== Transcribed page contents ==

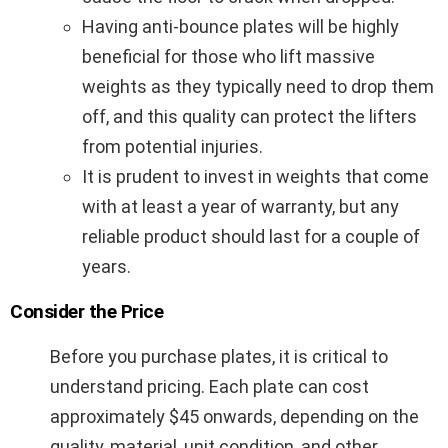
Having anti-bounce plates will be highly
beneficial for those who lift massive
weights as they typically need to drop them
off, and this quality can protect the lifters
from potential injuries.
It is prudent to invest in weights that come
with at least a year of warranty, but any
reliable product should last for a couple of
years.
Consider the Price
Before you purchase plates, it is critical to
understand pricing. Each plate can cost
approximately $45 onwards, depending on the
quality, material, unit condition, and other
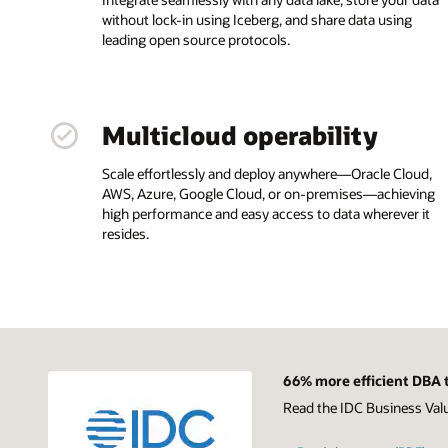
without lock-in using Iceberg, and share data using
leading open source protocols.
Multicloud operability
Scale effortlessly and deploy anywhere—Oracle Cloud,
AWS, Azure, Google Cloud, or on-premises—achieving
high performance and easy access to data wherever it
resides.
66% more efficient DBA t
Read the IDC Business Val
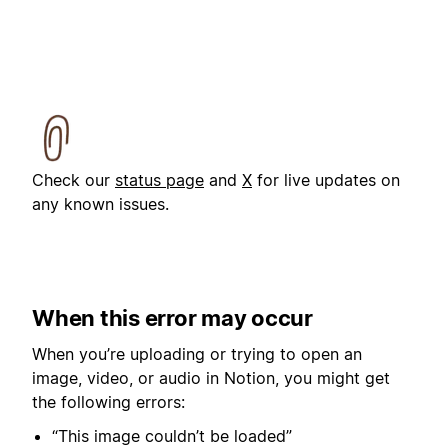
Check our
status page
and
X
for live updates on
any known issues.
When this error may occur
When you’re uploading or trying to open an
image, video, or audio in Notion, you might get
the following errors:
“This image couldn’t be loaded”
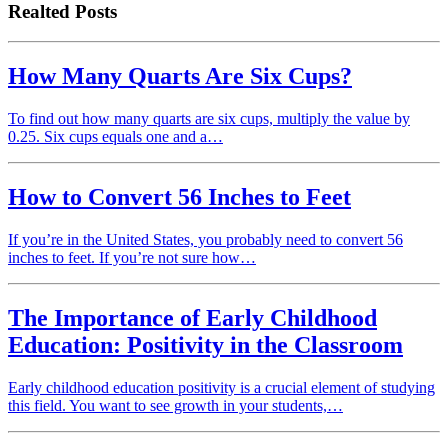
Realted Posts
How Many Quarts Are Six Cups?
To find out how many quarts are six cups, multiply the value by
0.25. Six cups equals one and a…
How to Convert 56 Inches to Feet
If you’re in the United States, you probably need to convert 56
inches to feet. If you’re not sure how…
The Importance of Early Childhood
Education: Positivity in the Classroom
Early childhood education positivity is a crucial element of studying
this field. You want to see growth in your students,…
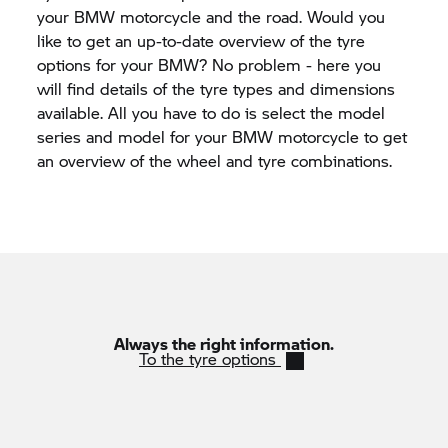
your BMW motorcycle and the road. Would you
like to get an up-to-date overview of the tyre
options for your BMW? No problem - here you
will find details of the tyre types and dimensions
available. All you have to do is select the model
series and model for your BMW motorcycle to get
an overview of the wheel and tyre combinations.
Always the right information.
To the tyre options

...

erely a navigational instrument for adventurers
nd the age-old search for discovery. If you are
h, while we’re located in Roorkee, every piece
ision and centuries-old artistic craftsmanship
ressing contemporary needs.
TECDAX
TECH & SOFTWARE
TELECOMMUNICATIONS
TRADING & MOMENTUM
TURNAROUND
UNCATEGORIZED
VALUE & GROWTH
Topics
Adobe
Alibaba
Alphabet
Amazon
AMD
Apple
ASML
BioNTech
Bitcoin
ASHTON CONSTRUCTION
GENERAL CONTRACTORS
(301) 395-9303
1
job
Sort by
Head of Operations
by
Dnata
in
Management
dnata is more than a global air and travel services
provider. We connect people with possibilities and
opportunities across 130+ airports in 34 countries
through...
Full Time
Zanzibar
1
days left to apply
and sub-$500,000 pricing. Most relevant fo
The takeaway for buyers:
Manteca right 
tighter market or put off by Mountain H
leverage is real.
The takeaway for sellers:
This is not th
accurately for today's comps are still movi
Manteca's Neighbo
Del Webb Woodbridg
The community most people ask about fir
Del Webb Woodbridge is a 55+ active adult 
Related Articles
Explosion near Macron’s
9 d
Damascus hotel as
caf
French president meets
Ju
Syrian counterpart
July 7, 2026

--

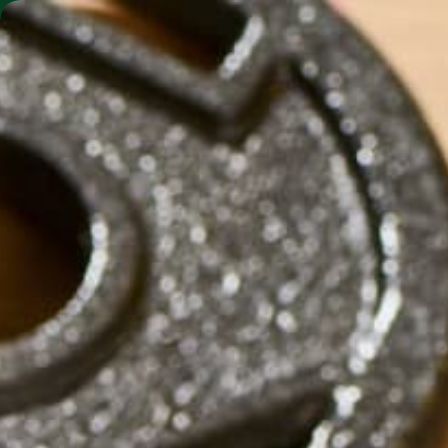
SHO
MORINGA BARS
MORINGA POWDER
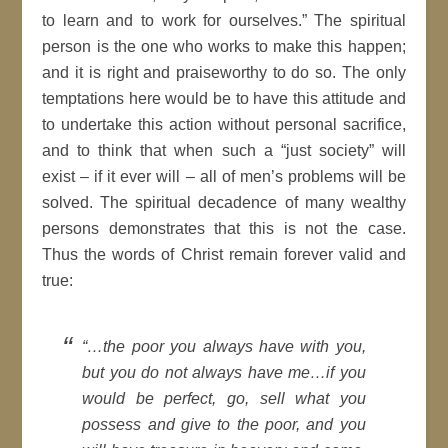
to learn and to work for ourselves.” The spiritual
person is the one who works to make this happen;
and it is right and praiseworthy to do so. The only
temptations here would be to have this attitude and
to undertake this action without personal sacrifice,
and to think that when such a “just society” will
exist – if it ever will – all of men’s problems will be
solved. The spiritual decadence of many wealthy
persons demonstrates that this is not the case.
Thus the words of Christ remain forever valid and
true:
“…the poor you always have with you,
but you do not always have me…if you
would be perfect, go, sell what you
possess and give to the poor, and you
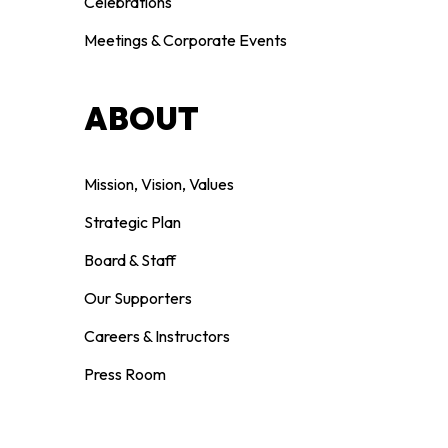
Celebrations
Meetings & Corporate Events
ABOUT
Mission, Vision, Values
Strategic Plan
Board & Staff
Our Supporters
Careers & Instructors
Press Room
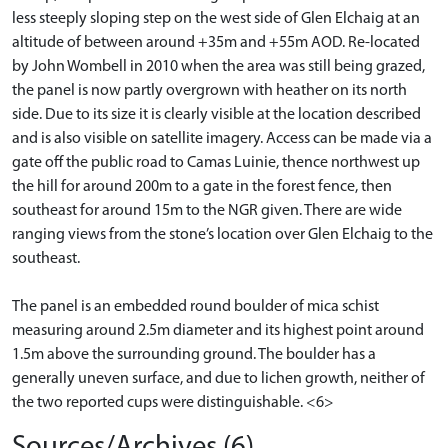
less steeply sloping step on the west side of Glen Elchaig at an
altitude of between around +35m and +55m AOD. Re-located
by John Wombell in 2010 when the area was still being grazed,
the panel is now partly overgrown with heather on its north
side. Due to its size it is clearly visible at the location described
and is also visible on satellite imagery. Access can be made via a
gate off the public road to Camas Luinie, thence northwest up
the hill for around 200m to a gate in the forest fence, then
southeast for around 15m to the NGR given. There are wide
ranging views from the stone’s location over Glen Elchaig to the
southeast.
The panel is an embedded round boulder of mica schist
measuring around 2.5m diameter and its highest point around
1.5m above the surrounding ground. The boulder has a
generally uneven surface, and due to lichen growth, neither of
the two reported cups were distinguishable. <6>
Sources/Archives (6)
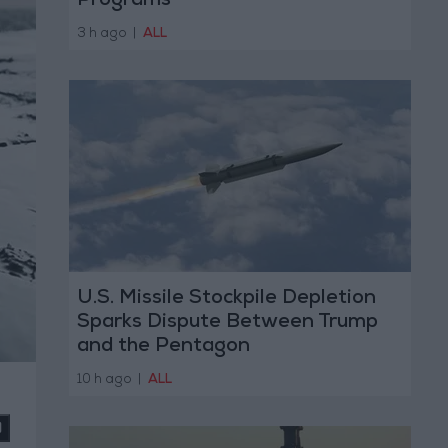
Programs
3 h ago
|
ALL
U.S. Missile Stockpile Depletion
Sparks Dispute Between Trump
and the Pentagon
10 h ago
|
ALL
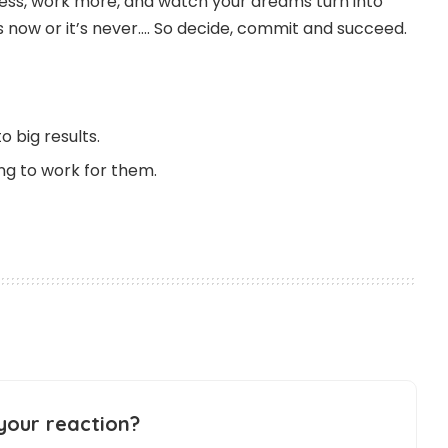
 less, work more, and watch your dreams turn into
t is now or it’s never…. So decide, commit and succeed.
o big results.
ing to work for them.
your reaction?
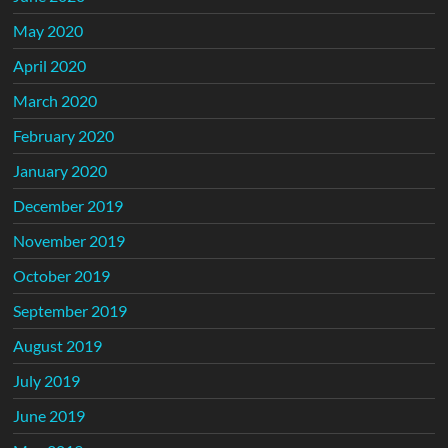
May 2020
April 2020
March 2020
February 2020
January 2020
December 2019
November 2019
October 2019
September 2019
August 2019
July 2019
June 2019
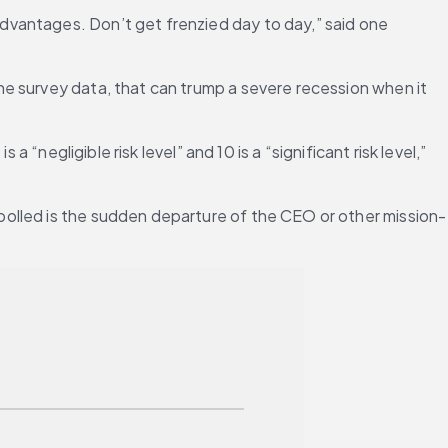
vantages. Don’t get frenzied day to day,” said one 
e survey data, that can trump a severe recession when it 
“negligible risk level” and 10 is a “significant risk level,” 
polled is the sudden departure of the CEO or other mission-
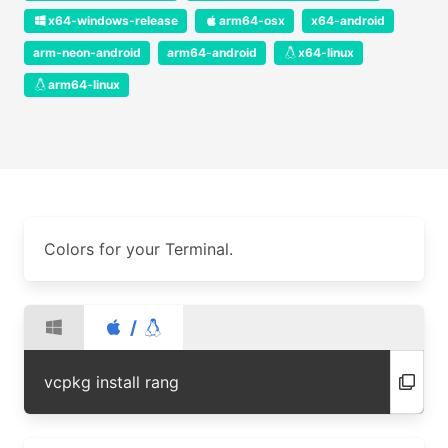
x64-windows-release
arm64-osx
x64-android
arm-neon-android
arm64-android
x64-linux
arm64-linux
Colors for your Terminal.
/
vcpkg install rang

== PROMPT ==
From the rows above, pull out each line that contains the string "Glen". Treat uppercase and lowercase as different.

== WRITTEN SOLUTION ==
less steeply sloping step on the west side of Glen Elchaig at an
ranging views from the stone’s location over Glen Elchaig to the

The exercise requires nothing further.